D. As I currently write out the game’s logistics and blueprints with pen and paper, I plan to design the game cards in procreate. There will be two piles to draw from, both of which will be made from pixel art. It is a two-player game: a Bee avatar and a PuppyCat avatar. I want to structure it like the board game Forbidden Islands, where all of the players work together to defeat a common enemy. This common enemy is dark matter and destroys different planets after every round, making less opportunities to make rent money for Bee and PuppyCat. Defeating dark matter is not what ends the game, however. While Bee and PuppyCat are on their space adventures, they are still trying to collect enough money to pay rent while the dark matter creates irreparable damage. I have yet to configure the logistics of the board and score keeping system, but I plan to have the entire game blueprinted digitally, and hopefully will have prototypes made in the future if not by the submission deadline. As of now, I plan to have the board be a cluster of planet cards that are randomly configured: Jelly cube planet, Fishbowl space, Cat-head planet, Cloudworld, or Donut planet.

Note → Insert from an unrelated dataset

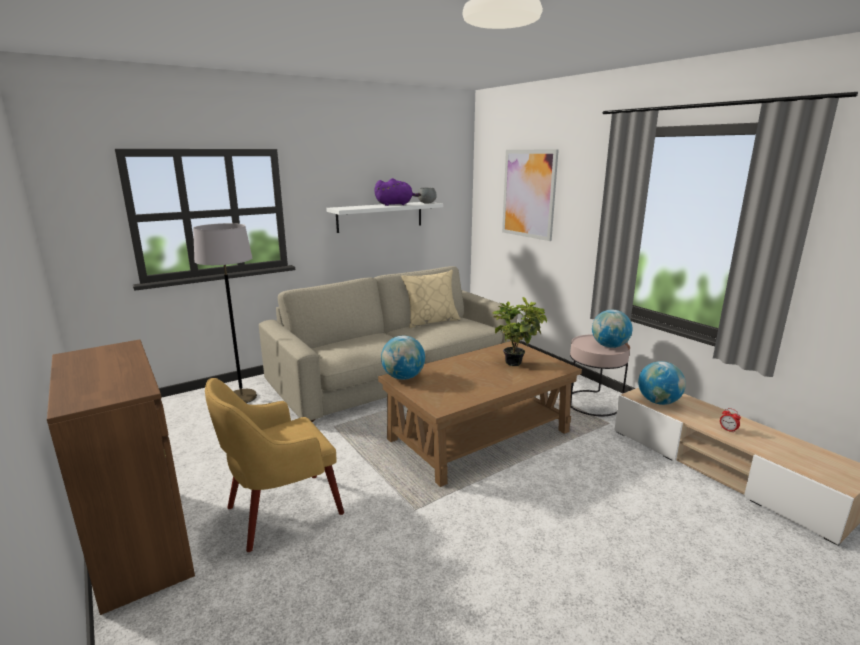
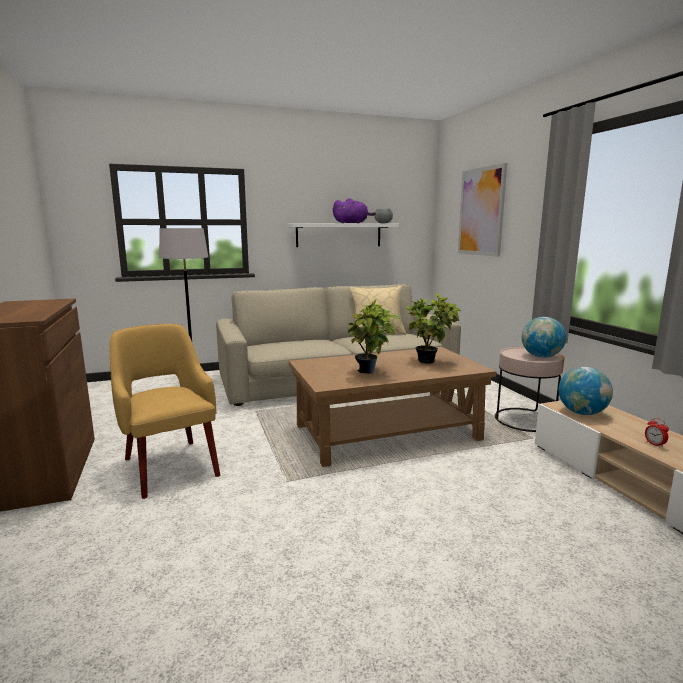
camera: 15 degrees right, 5 degrees down
yellow armchair [205,378,344,552] -> yellow armchair turned 75 degrees clockwise [109,324,220,499]
globe [381,335,425,380] -> none
none -> potted plant [348,299,401,374]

I plan to have a Temp Job deck of cards that give out the planet and the task for Bee and PuppyCat to do, and a Temp Bot pile that dictates at random what challenges the player will face during their turn. Each turn will consist of 2 actions per character, such as eating a dad candy which increases health or transporting to a new planet. The first player to reach 10 moneys is the winner, and is able to pay Cardamon, the landlord, the rent for that month.


Bissonnette, Sylvie. Affect and Embodied Meaning in Animation: Becoming-Animated. Routledge, 2019.


David J. Bodenhamer, “Narrating Space and Place.” In Deep Maps and Spatial Narratives (Bloomington: Indiana University Press, 2015) 7-27.